While many of the users have reasonable usage patterns, there are some users that query the site more than once per second from the same IP address. If you haven’t used the site before, all it does is return your public IP address in plain text. Unless your IP changes rapidly, you may not need to query the site more than a few times an hour.

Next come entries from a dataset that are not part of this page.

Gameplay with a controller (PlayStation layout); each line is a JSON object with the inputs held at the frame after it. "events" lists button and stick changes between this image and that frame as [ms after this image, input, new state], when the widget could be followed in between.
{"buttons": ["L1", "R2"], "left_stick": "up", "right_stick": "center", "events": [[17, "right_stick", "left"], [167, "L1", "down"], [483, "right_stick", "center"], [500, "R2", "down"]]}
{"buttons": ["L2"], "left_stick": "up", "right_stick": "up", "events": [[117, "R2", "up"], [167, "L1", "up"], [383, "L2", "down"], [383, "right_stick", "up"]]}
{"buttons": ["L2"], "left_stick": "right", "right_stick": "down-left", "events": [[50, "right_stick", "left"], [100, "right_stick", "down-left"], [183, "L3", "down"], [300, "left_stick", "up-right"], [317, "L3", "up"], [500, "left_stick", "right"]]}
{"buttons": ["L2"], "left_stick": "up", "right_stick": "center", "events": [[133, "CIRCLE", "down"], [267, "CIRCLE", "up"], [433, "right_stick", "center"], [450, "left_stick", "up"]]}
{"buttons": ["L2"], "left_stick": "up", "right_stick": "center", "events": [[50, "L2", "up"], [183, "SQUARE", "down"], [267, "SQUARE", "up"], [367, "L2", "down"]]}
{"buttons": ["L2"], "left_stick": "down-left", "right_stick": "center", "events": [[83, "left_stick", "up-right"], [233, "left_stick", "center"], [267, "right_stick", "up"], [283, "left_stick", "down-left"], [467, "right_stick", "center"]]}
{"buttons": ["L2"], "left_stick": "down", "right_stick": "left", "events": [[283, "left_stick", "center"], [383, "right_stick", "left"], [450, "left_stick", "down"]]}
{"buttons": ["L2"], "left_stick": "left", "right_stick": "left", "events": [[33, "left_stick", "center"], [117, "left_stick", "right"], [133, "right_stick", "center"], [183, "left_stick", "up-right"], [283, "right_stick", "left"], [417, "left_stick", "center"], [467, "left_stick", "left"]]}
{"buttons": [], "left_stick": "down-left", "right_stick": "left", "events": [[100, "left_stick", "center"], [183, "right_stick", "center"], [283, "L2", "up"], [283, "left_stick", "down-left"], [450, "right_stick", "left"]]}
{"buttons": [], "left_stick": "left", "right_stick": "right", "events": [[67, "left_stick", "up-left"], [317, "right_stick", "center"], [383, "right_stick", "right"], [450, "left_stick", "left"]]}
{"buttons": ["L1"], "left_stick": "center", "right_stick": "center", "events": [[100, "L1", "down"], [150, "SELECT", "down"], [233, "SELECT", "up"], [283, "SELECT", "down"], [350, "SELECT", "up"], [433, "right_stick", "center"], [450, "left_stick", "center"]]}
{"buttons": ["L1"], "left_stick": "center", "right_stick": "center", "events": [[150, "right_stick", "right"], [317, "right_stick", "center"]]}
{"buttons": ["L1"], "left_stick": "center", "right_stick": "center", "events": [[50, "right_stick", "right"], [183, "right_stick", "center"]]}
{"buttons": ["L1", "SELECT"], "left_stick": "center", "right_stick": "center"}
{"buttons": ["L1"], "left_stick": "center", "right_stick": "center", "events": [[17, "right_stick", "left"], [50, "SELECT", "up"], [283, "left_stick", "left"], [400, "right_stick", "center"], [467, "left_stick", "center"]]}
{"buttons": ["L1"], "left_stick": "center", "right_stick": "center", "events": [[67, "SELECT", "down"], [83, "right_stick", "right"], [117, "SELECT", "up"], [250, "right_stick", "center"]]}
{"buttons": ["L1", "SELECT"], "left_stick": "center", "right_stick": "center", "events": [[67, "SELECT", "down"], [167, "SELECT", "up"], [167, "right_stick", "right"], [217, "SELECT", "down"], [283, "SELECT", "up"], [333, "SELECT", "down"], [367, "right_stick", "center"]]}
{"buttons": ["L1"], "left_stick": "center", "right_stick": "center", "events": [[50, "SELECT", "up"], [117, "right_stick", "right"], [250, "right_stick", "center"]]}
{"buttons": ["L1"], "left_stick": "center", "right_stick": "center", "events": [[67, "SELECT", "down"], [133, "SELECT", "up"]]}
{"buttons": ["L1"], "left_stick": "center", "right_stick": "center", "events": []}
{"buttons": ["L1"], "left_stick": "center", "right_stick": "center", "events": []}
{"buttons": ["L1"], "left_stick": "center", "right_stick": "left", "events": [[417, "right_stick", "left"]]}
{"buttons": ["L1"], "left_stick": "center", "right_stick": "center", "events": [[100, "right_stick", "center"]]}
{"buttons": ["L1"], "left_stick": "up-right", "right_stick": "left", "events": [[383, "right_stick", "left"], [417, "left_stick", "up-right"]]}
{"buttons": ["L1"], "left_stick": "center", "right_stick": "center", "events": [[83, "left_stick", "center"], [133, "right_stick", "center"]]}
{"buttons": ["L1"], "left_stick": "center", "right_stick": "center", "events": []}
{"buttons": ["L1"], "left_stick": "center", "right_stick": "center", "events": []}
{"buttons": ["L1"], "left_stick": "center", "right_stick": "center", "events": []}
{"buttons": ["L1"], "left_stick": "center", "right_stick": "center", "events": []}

I added the following to my icanhazip.com virtual host definition to get the message across to those users that abuse the service:

ErrorDocument 403 "No can haz IP. Stop abusing this service. \
    Contact major at mhtx dot net for details."
RewriteEngine On
RewriteCond %{REMOTE_ADDR} ^12.23.34.45$ [OR]
RewriteCond %{REMOTE_ADDR} ^98.87.76.65$
RewriteRule .* nocanhaz [F]

The users that are caught on the business end of these 403 responses will see something like this:

$ curl -i icanhazip.com
HTTP/1.1 403 Forbidden
Date: Wed, 17 Nov 2010 13:42:55 GMT
Server: Apache
Content-Length: 84
Connection: close
Content-Type: text/html; charset=iso-8859-1

No can haz IP. Stop abusing this service. Contact major at mhtx dot net for details.